- _Fragment tekstu_:
☆ ☆ ☆

PDA

Zobacz pełną wersję : 1/2006 - Wybieramy wykonawcę... bujda w Muratorze



tigerb
29-12-2005, 11:24
Jestem akurat na etapie wybory wykonawcy do budowy domu i ten artukuł ten po prostu mnie rozśmieszył.
Postanowiłem napisac kilka słów, aby ostrzec potencjalnych inwestorów przed zawartymi tam "radami".
Autorka rozminęła się całkowicie z realiami rynku firm budowlanych, przynajmniej w okolicach Bardzo Dużego Miasta.

Inwestorzy, to nie jest tak, że Wy wybieracie firmę budowlaną. To Firma wybiera was. Relacje są zupełnie odwrotne, niż przedstawione w artykule.

☆ ☆ ☆

- _Dostarczone pozycje_:
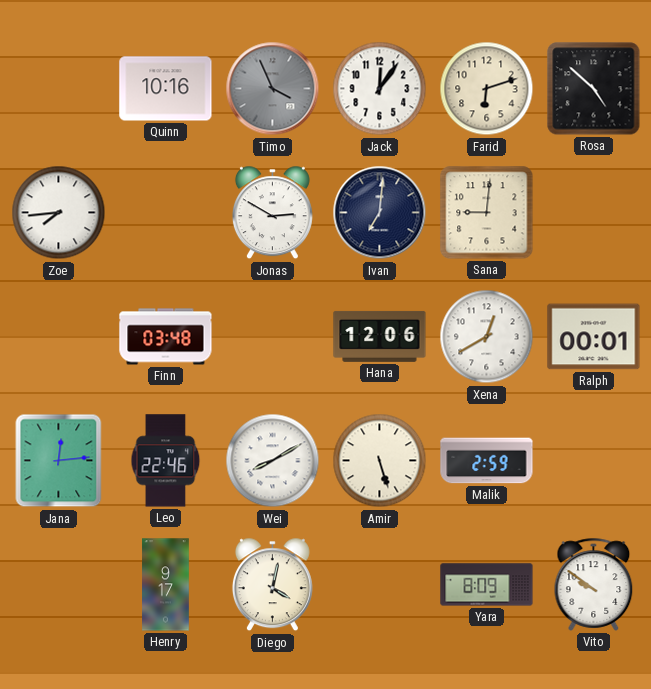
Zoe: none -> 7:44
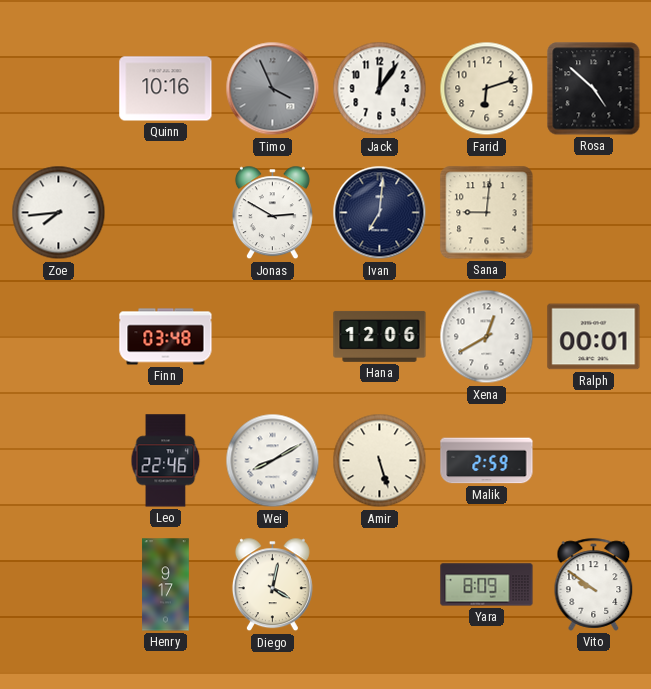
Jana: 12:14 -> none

☆ ☆ ☆

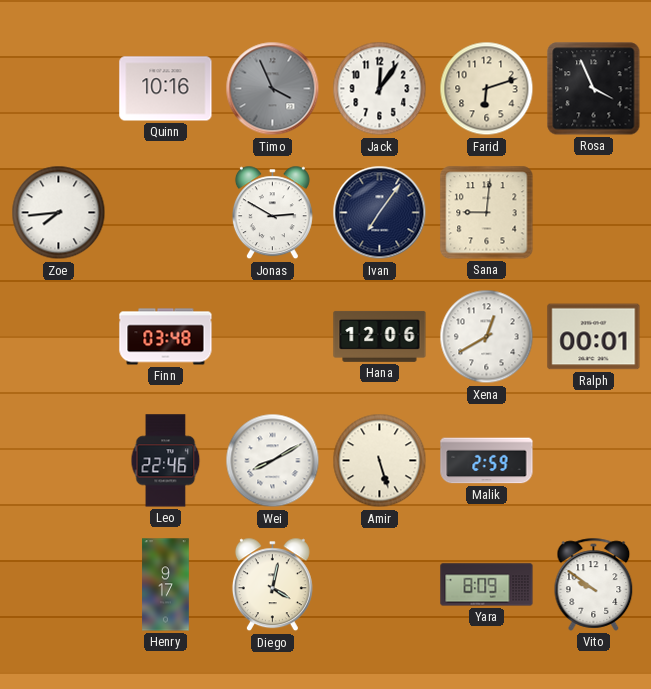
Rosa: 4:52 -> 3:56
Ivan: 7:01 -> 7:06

☆ ☆ ☆

- _Zadania_:
A – Wypisz wszystkie zapisy zawierające cyfry, które występują we wpisie o wyborze wykonawcy budowlanego.
B – Odpowiedz na podstawie wpisu o wyborze wykonawcy budowlanego na poniższe pytania, każdą odpowiedź w osobnym wierszu:
(i) Jaki podpis widnieje nad wpisem?
(ii) W jakim czasopiśmie ukazał się krytykowany artykuł?
(iii) Kogo autor wpisu chce ostrzec?
C – Napisz dalszy ciąg wpisu o wyborze wykonawcy budowlanego, zaczynając zaraz po jego ostatnim zdaniu.

- _Odpowiedzi_:
A –
1/2006
29-12-2005
11:24

B –
(i) tigerb
(ii) W „Muratorze”.
(iii) Potencjalnych inwestorów.

C –
Jestem już po kilkunastu rozmowach z różnymi firmami. Schemat jest bardzo podobny. Firma przychodzi, ogląda działkę i istniejące zabudowania, i bierze projekt do wyceny, po czym nie odzywa się. Po kilku telefonach ponaglających słyszę jedną z odpowiedzi (podaję przykłady):
- wie pan, dostaliśmy duże zlecenie na konstrukcje żelbetowe i nie będziemy mogli się tego podjąć;
- to za trudne dla nas;
- to za daleko, musielibyśmy dowozić pracowników aż 40 minut;
- ja w tym czasie wolę postawić cztery kwiaciarnie, pieniądze te same;
- niestety wszyscy robotnicy wyjechali za granicę;

Najgorsze jest w tym wszystkim, że każdy taki "wykonawca" to co najmniej kolejny miesiąc straty czasu, a pozwolenie nakazuje rozpocząć prace w ciągu 2 lat.
Zaznaczam, że materiały są standardowe, projekt choć skomplikowany jest dokładny, żadnych ekstrawagancji.
W tej sytuacji rady Muratora mogą co najwyżej wkurzać. Słuszne, ale bez praktycznego zastosowania.
Ja będę się cieszyć jak małe dziecko, jeżeli ktokolwiek podejmie się budowy, nawet jeśli coś spartaczy i będzie trzeba po nim poprawiać.

Sztuka budowania domów niestety jest w zaniku, a fachowców zdolnych do pobudowania czegoś więcej niż wspomniana kwiaciarnia prawie już nie ma.

rafałek
10-01-2006, 09:35
Bo Polska to taki dziwny kraj...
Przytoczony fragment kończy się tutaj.